We debated going but decided against it because the concert date was a few days before my hearing test. My last hearing exam revealed a slight decline in my right ear, so we didn’t want to risk anything in case it caused a temporary decline.


And then we got a phone call saying that my doctor wants me to wait for another 3-months before rechecking my hearing.


(That in itself is a celebration because I’ve been undergoing hearing tests every 3-months for two years now.)


But it also meant that we could go to the concert.


We were still debating, but the night before the show, my sweet friend who also has NF2 shared an Instagram story of her wearing noise-canceling headphones at a concert.


She texted me the brand of the cheap headphones she purchased, and on a whim, we finally decided to buy the tickets.


So here is a picture of me wearing my not-so-cute lawn mower headphones:

Shortly after getting to the concert I donned my new fashion accessory, and sadly, they were no help.


All they did was silence the actual music, so ALL I could hear was bass. Not exactly the result I was aiming for…


But thankfully, I brought my handy earplugs, and we repeated our routine of taking periodic breaks and sitting in the hallway.


It didn’t go how I hoped it would, but we still had so much fun. And the music was even better than last time.


Definitely worth it.


My concert-going struggles have been a big lesson for me.

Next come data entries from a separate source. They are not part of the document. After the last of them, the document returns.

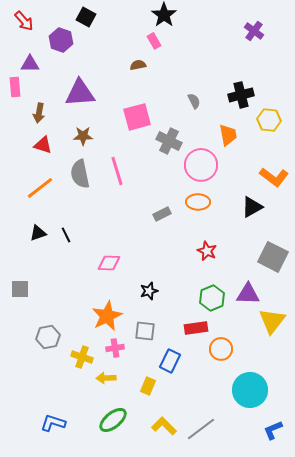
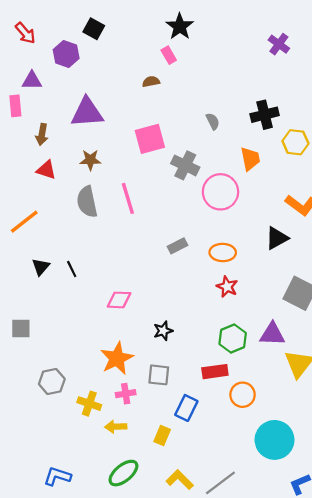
orange line: (40, 188) -> (24, 222), moved
orange ellipse: (198, 202) -> (223, 252), moved
black triangle: (38, 233) -> (41, 267), turned -30

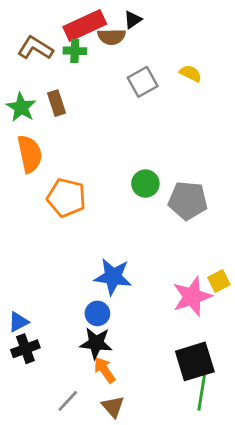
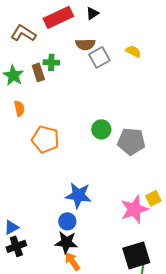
brown semicircle: (112, 37) -> (85, 44), moved
green cross: (75, 51) -> (51, 62), moved
orange semicircle: (30, 154) -> (19, 108), size x0.6

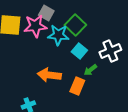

I’m learning that we can’t control our dreams. No matter how badly we want them to work, they may not. And if they do work, they may look very different than we expected.


We may have to adjust.


The important thing is to adjust our dreams without letting the adjustments stop us from accomplishing those dreams.


I’m proud of myself for taking the risk and going to those concerts. Because of that, I’ve gotten to see my favorite band TWICE!


And when I lose my hearing, I will be able to think back on how magical those experiences were.